In a single paragraph, I have analysed just one local wildlife site that I’m familiar with and it’s evident that Dr. Bird’s observations on restorative environments can be applied to this particular place. After a few reconnaissance missions I started to realise that the patch I had chosen met most of these criteria for a restorative environment in some way. It had areas of spatial openness with savannah-like properties, the lake provided calm or slow moving water and this was surrounded with verdant plants. The wildlife was definitely unthreatening and finally, with the selected areas being part of a chalet park and lands managed by the Norfolk Wildlife Trust there was a definite sense of security.
As I reflected on these aspects, it became apparent to me that the birding locations recognised as the best offer more than just great opportunities for birders to find and observe a range of species. Through their own natural and often managed biodiversity they also create environments for stress recovery and restoration. On my Twitter page I asked what people thought a birding site would have to offer in order to be a restorative environment and most responses followed a similar vein; peace, calmness and space to think, feel and absorb your surroundings
On the 5th of April, something happened that again shifted my perspective and attitude towards my patch. There had been a couple of Ring Ouzels reported around the Norfolk Coast that week and deep inside I had a longing to find one on the patch. This was more than just a longing though, it was an insatiable drive and determination for it to happen albeit with a few hints of obsessing over it. Whilst I don’t believe that you can actually will things to happen, I guess some would say that ‘where there’s a will there’s a way’.

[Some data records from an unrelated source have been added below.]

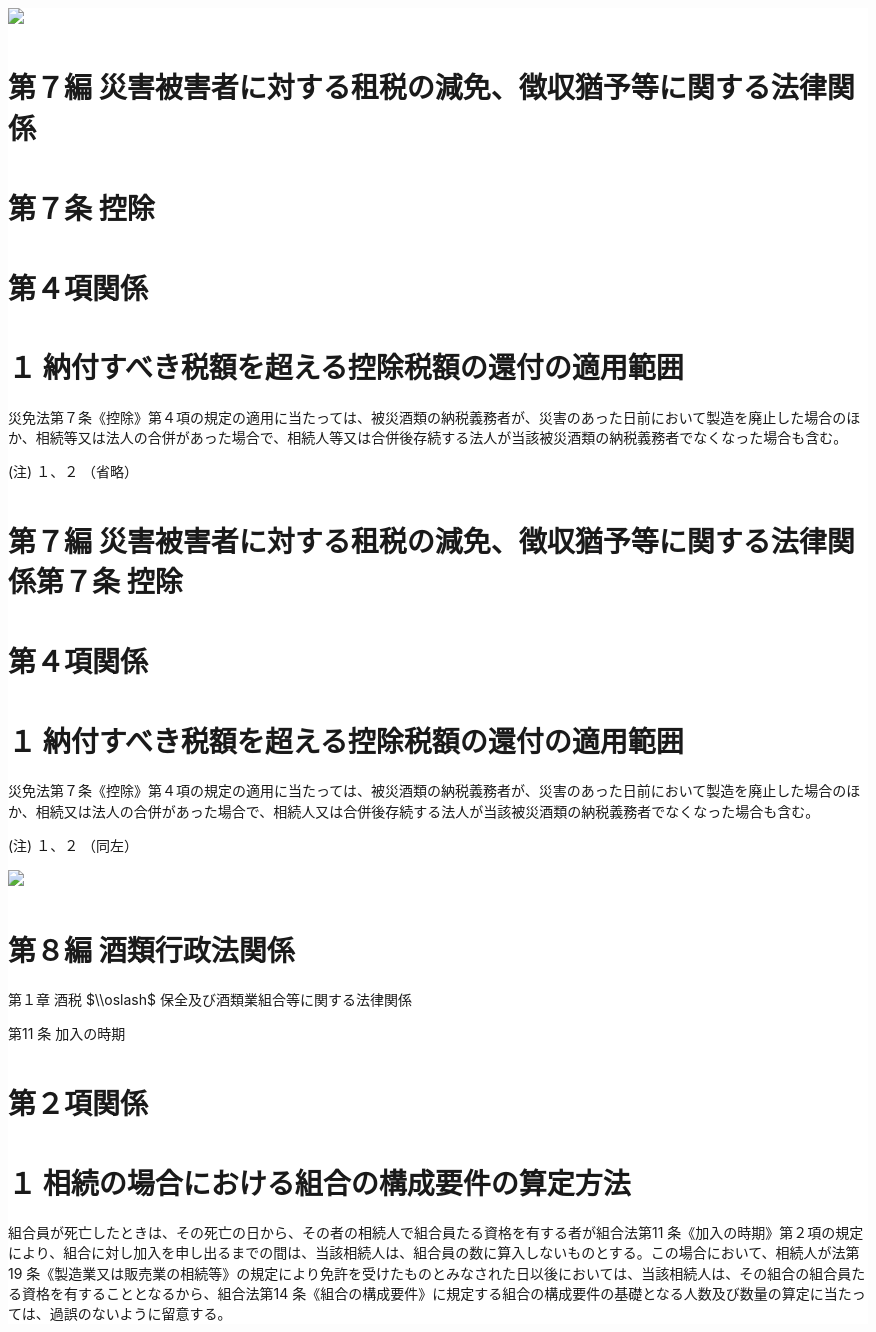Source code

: ![](https://www.nta.go.jp/tmp/9a8b06c9-8472-4a6e-a976-889145ba9118/images/20890c86bdc7257c9b1a18b102f2068e7c0d97912443def254e8f55fc7971fd4.jpg)

# 第７編 災害被害者に対する租税の減免、徴収猶予等に関する法律関係

# 第７条 控除

# 第４項関係

# １ 納付すべき税額を超える控除税額の還付の適用範囲

災免法第７条《控除》第４項の規定の適用に当たっては、被災酒類の納税義務者が、災害のあった日前において製造を廃止した場合のほか、相続等又は法人の合併があった場合で、相続人等又は合併後存続する法人が当該被災酒類の納税義務者でなくなった場合も含む。

(注) １、２ （省略）

# 第７編 災害被害者に対する租税の減免、徴収猶予等に関する法律関係第７条 控除

# 第４項関係

# １ 納付すべき税額を超える控除税額の還付の適用範囲

災免法第７条《控除》第４項の規定の適用に当たっては、被災酒類の納税義務者が、災害のあった日前において製造を廃止した場合のほか、相続又は法人の合併があった場合で、相続人又は合併後存続する法人が当該被災酒類の納税義務者でなくなった場合も含む。

(注) １、２ （同左）

![](https://www.nta.go.jp/tmp/9a8b06c9-8472-4a6e-a976-889145ba9118/images/b793cc3f309943d2c1b1afe10167b9c8e2ed8cea761217ebcf642ebc9584f0c2.jpg)

# 第８編 酒類行政法関係

第１章 酒税 $\\oslash$ 保全及び酒類業組合等に関する法律関係

第11 条 加入の時期

# 第２項関係

# １ 相続の場合における組合の構成要件の算定方法

組合員が死亡したときは、その死亡の日から、その者の相続人で組合員たる資格を有する者が組合法第11 条《加入の時期》第２項の規定により、組合に対し加入を申し出るまでの間は、当該相続人は、組合員の数に算入しないものとする。この場合において、相続人が法第19 条《製造業又は販売業の相続等》の規定により免許を受けたものとみなされた日以後においては、当該相続人は、その組合の組合員たる資格を有することとなるから、組合法第14 条《組合の構成要件》に規定する組合の構成要件の基礎となる人数及び数量の算定に当たっては、過誤のないように留意する。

I had a spare twenty minutes on route to my mindfulness session, so I thought I would pop into Cawston Heath and have a quick scan of the paddocks for any ouzels. In my mind it was as good a place as any and in a prime location, although it’s fifteen miles inland from the coast at Cromer, it is part of a corridor of woodland and heath that stretches North-East from Norwich like a sandy green artery. This makes it an unlikely staging post for anything migrating over the county as the next obviously vegetated area is the Holt-Cromer Ridge to the North of the county.
I walked my familiar circuit, this in itself instilling a feeling of serenity and belonging in the short window of time I had available but not yielding much in the way of birds. I honed in on a Blackbird at the corner of the heath by the horse paddocks. “It’s carrying nesting material” I thought to myself as I watched it moving along the fence-line. I was keen to see if I could observe a probable nest site as any breeding bird records, no matter how common the species is, are nice to share.
It turned to face me, head-on, standing to attention as the commanding sentinel of the hillsides should. The nesting material was in fact its white collar and it was unmistakeably a Ring Ouzel. I brimmed with excitement and this must have manifested in the speed of my movement towards it as I flushed it into flight and up to the top of one of the trees lining the access road uttering its harsh, guttural ‘chack’ call from the highest branches, even more commanding than it had stood before. Time had flown by and I too had to fly to my mindfulness session as the unexpected interruption of this fabulous bird had made me a bit late.